* Working data *

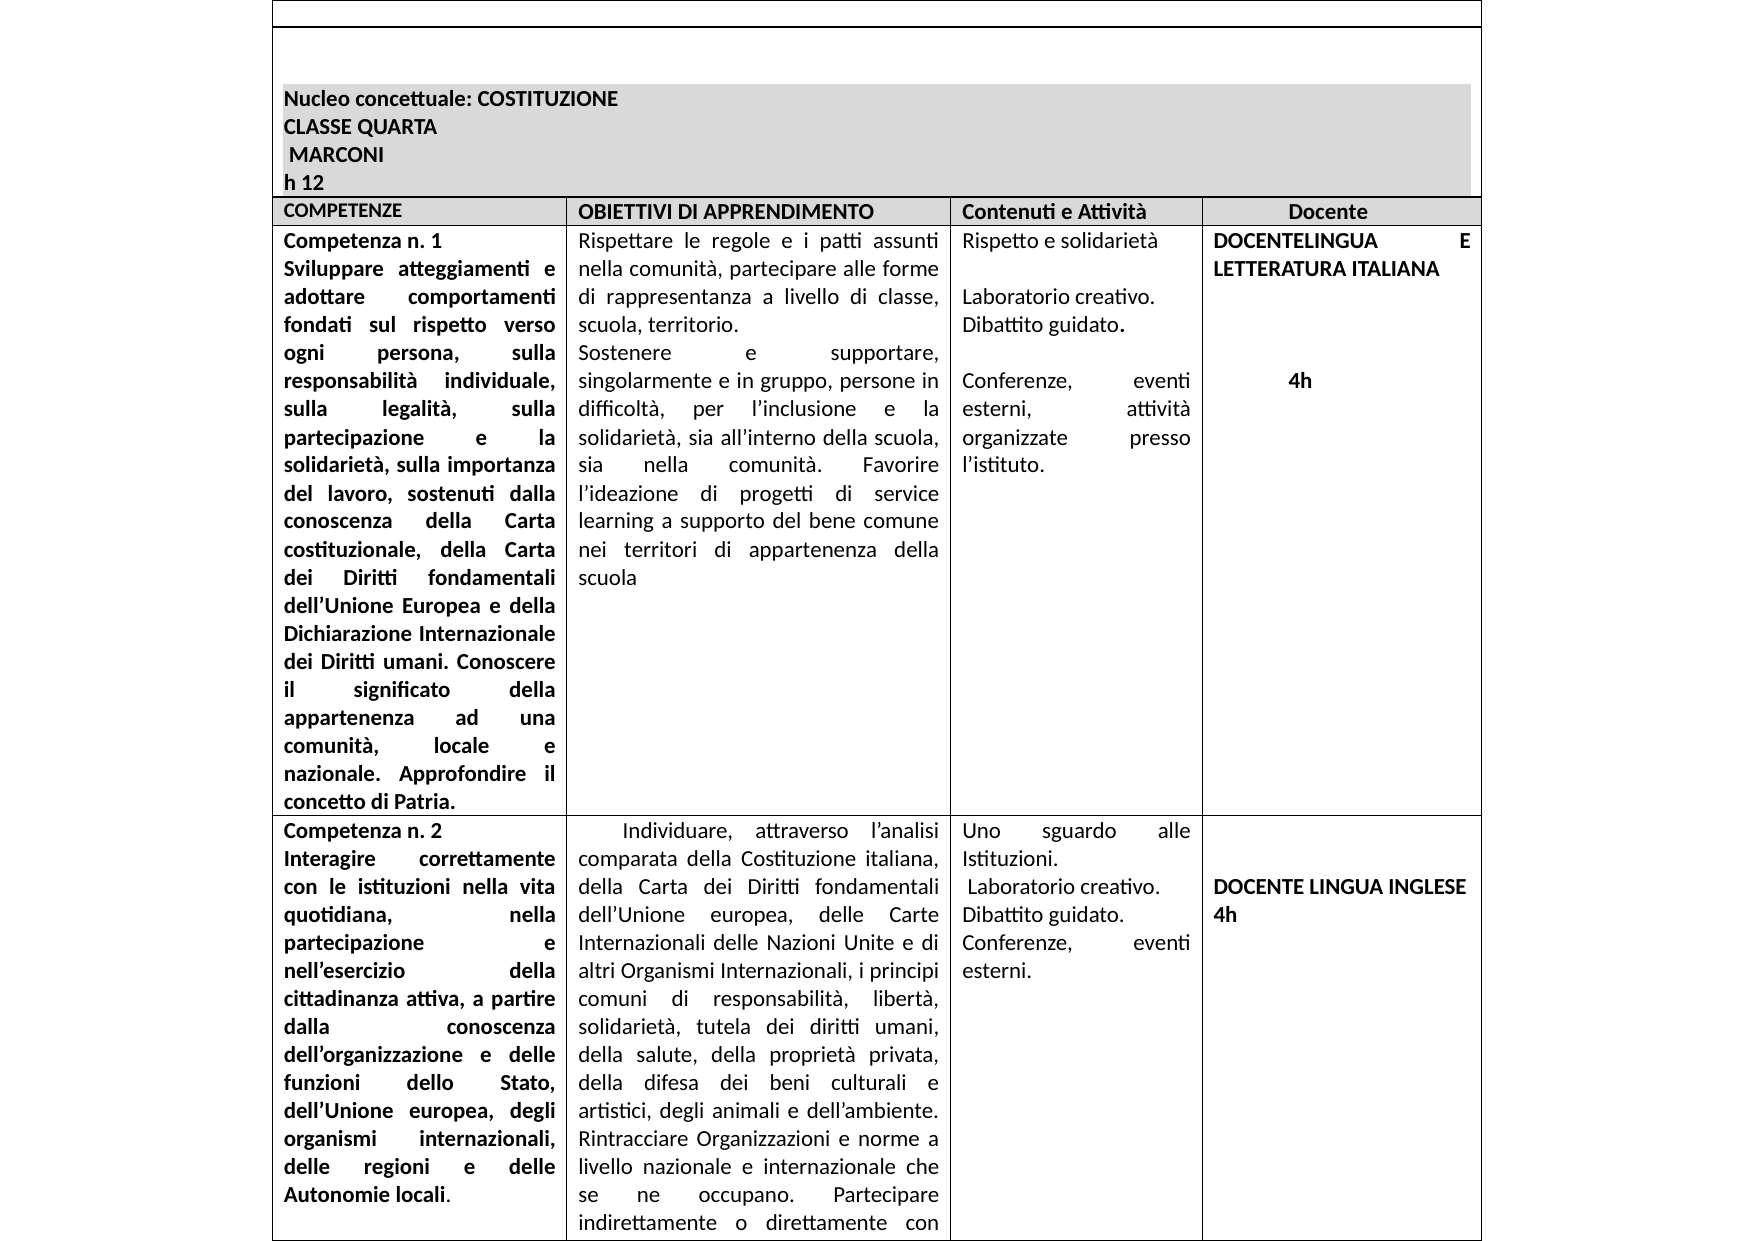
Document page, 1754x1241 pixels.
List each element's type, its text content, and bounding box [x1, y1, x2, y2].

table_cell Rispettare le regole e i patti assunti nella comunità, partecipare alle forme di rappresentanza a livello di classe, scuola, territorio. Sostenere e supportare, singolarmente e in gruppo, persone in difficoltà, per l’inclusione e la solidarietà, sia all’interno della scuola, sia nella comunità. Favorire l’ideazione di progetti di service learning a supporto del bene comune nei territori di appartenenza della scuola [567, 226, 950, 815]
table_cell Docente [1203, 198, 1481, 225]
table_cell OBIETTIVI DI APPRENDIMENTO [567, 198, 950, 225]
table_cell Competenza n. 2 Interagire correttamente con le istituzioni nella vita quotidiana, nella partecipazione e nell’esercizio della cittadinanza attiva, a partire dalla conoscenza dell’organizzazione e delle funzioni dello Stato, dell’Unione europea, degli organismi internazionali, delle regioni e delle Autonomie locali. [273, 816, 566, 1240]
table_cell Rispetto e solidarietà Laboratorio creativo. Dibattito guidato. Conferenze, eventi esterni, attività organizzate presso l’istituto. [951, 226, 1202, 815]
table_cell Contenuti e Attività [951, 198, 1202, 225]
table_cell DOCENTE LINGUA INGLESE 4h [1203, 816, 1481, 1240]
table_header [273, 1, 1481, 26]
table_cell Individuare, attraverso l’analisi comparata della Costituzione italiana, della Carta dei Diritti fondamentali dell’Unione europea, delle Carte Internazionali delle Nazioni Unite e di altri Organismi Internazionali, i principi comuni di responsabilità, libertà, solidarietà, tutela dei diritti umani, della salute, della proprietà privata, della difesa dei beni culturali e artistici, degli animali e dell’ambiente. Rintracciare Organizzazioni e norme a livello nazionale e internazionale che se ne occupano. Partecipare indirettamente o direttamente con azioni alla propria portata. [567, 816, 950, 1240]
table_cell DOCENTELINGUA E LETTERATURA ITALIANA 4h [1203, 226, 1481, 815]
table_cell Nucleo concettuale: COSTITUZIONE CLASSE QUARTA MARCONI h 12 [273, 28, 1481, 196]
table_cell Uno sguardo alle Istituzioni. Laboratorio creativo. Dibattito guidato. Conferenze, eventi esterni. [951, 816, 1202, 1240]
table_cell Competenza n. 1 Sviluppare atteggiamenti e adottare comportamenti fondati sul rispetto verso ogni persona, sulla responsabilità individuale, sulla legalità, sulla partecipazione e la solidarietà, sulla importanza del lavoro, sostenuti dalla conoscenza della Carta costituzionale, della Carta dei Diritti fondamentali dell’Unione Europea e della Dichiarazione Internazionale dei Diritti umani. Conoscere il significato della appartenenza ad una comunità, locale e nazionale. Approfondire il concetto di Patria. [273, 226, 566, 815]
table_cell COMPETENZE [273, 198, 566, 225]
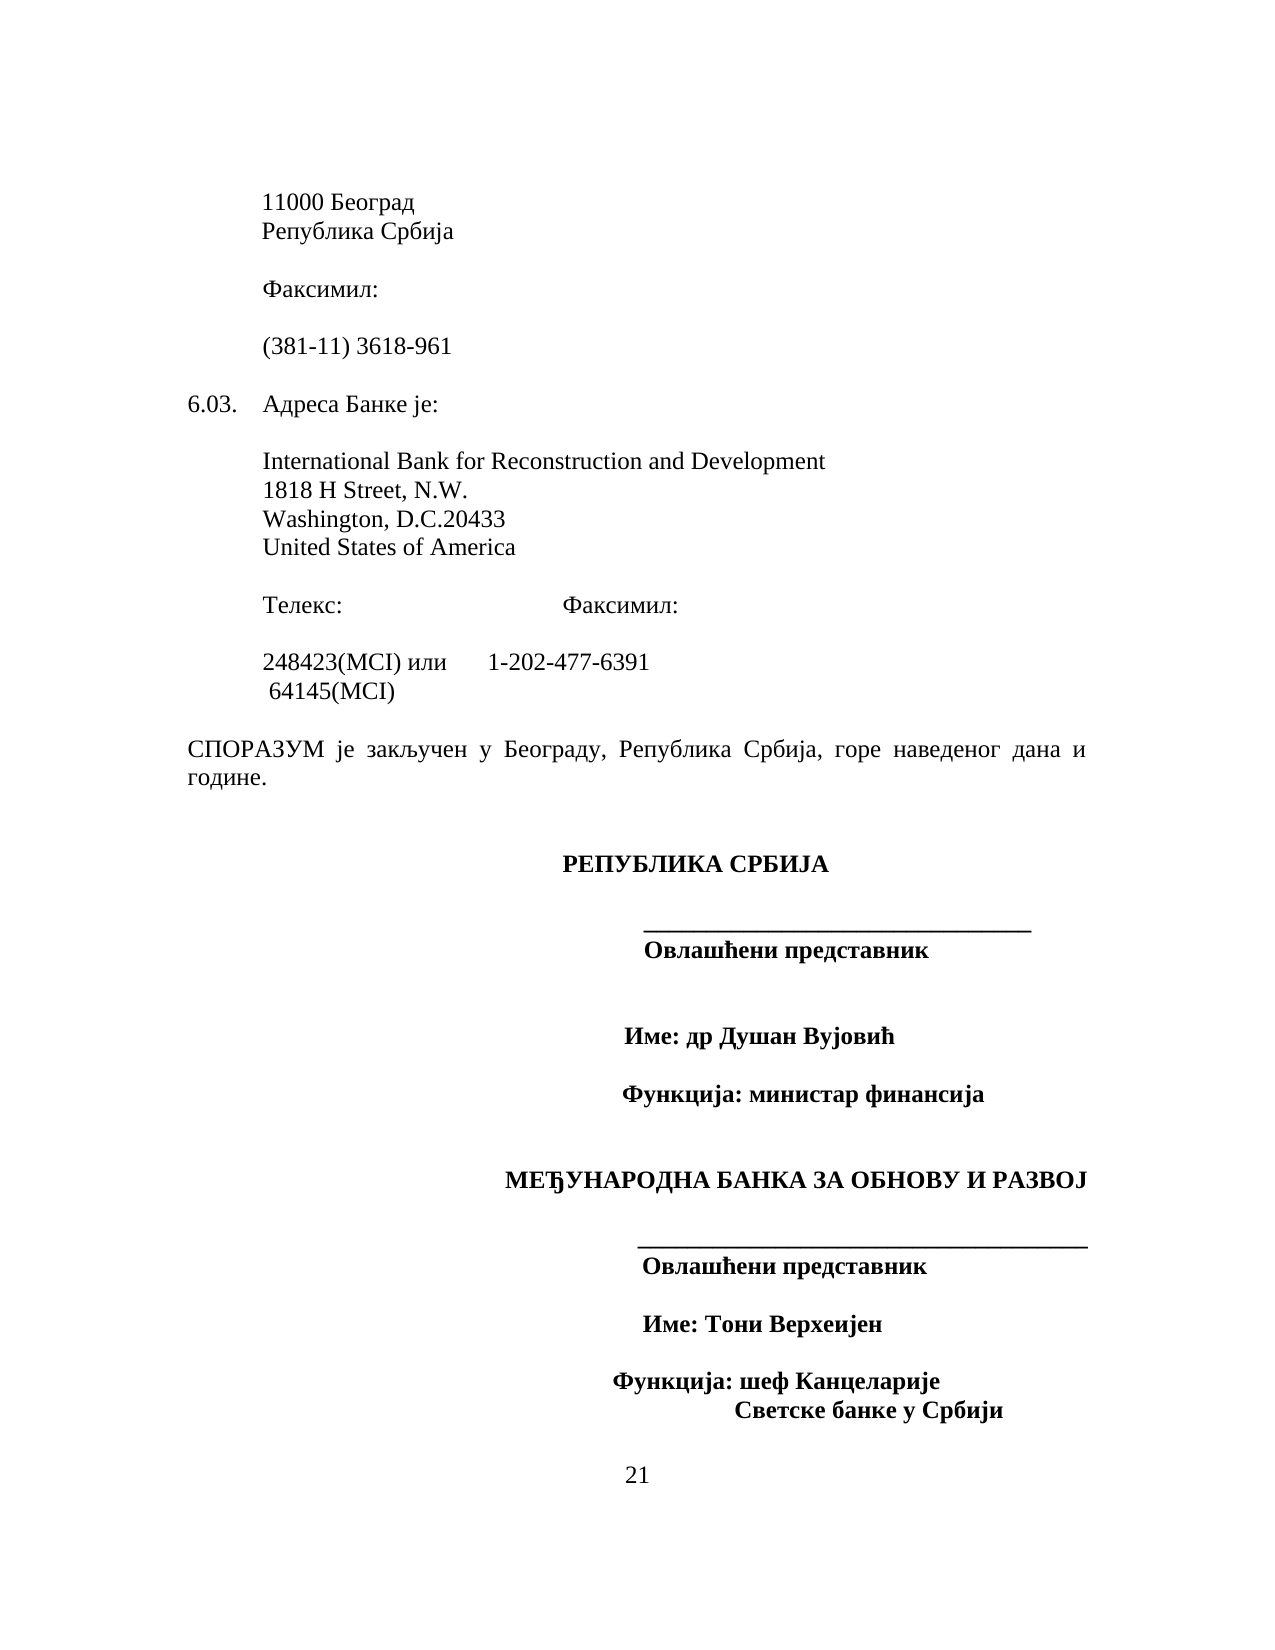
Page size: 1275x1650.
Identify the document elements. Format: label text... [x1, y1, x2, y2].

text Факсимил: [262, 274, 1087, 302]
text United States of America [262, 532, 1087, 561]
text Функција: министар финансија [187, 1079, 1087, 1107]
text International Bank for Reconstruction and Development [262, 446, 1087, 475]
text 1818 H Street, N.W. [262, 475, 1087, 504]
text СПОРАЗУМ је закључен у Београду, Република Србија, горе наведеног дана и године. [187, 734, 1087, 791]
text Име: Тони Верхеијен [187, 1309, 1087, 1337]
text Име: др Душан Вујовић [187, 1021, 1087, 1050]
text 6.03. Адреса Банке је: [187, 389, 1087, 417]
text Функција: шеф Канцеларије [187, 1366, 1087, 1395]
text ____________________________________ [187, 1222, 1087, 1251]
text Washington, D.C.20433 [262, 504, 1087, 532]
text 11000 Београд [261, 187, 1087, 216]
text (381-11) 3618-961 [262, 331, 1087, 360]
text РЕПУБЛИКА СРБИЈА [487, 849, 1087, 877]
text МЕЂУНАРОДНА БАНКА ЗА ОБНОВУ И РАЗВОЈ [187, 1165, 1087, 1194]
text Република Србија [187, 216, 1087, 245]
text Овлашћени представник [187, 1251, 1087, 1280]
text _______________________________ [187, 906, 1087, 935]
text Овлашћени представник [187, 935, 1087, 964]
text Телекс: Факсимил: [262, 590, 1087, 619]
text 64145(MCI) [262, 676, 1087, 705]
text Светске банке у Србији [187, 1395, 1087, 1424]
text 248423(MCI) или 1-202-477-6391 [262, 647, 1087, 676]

* Task instructions *
The data must be printed exactly, image-free.

* Answer space *
Document page, 1754x1241 pixels.
List each element's type, its text content, and bounding box [x1, y1, x2, y2].

table_cell Rispettare le regole e i patti assunti nella comunità, partecipare alle forme di rappresentanza a livello di classe, scuola, territorio. Sostenere e supportare, singolarmente e in gruppo, persone in difficoltà, per l’inclusione e la solidarietà, sia all’interno della scuola, sia nella comunità. Favorire l’ideazione di progetti di service learning a supporto del bene comune nei territori di appartenenza della scuola [567, 226, 950, 815]
table_cell Docente [1203, 198, 1481, 225]
table_cell OBIETTIVI DI APPRENDIMENTO [567, 198, 950, 225]
table_cell Competenza n. 2 Interagire correttamente con le istituzioni nella vita quotidiana, nella partecipazione e nell’esercizio della cittadinanza attiva, a partire dalla conoscenza dell’organizzazione e delle funzioni dello Stato, dell’Unione europea, degli organismi internazionali, delle regioni e delle Autonomie locali. [273, 816, 566, 1240]
table_cell Rispetto e solidarietà Laboratorio creativo. Dibattito guidato. Conferenze, eventi esterni, attività organizzate presso l’istituto. [951, 226, 1202, 815]
table_cell Contenuti e Attività [951, 198, 1202, 225]
table_cell DOCENTE LINGUA INGLESE 4h [1203, 816, 1481, 1240]
table_header [273, 1, 1481, 26]
table_cell Individuare, attraverso l’analisi comparata della Costituzione italiana, della Carta dei Diritti fondamentali dell’Unione europea, delle Carte Internazionali delle Nazioni Unite e di altri Organismi Internazionali, i principi comuni di responsabilità, libertà, solidarietà, tutela dei diritti umani, della salute, della proprietà privata, della difesa dei beni culturali e artistici, degli animali e dell’ambiente. Rintracciare Organizzazioni e norme a livello nazionale e internazionale che se ne occupano. Partecipare indirettamente o direttamente con azioni alla propria portata. [567, 816, 950, 1240]
table_cell DOCENTELINGUA E LETTERATURA ITALIANA 4h [1203, 226, 1481, 815]
table_cell Nucleo concettuale: COSTITUZIONE CLASSE QUARTA MARCONI h 12 [273, 28, 1481, 196]
table_cell Uno sguardo alle Istituzioni. Laboratorio creativo. Dibattito guidato. Conferenze, eventi esterni. [951, 816, 1202, 1240]
table_cell Competenza n. 1 Sviluppare atteggiamenti e adottare comportamenti fondati sul rispetto verso ogni persona, sulla responsabilità individuale, sulla legalità, sulla partecipazione e la solidarietà, sulla importanza del lavoro, sostenuti dalla conoscenza della Carta costituzionale, della Carta dei Diritti fondamentali dell’Unione Europea e della Dichiarazione Internazionale dei Diritti umani. Conoscere il significato della appartenenza ad una comunità, locale e nazionale. Approfondire il concetto di Patria. [273, 226, 566, 815]
table_cell COMPETENZE [273, 198, 566, 225]
Page size: 1275x1650.
Identify the document elements. Format: label text... [x1, y1, x2, y2].

text Факсимил: [262, 274, 1087, 302]
text United States of America [262, 532, 1087, 561]
text Функција: министар финансија [187, 1079, 1087, 1107]
text International Bank for Reconstruction and Development [262, 446, 1087, 475]
text 1818 H Street, N.W. [262, 475, 1087, 504]
text СПОРАЗУМ је закључен у Београду, Република Србија, горе наведеног дана и године. [187, 734, 1087, 791]
text Име: Тони Верхеијен [187, 1309, 1087, 1337]
text Име: др Душан Вујовић [187, 1021, 1087, 1050]
text 6.03. Адреса Банке је: [187, 389, 1087, 417]
text Функција: шеф Канцеларије [187, 1366, 1087, 1395]
text ____________________________________ [187, 1222, 1087, 1251]
text Washington, D.C.20433 [262, 504, 1087, 532]
text 11000 Београд [261, 187, 1087, 216]
text (381-11) 3618-961 [262, 331, 1087, 360]
text РЕПУБЛИКА СРБИЈА [487, 849, 1087, 877]
text МЕЂУНАРОДНА БАНКА ЗА ОБНОВУ И РАЗВОЈ [187, 1165, 1087, 1194]
text Република Србија [187, 216, 1087, 245]
text Овлашћени представник [187, 1251, 1087, 1280]
text _______________________________ [187, 906, 1087, 935]
text Овлашћени представник [187, 935, 1087, 964]
text Телекс: Факсимил: [262, 590, 1087, 619]
text 64145(MCI) [262, 676, 1087, 705]
text Светске банке у Србији [187, 1395, 1087, 1424]
text 248423(MCI) или 1-202-477-6391 [262, 647, 1087, 676]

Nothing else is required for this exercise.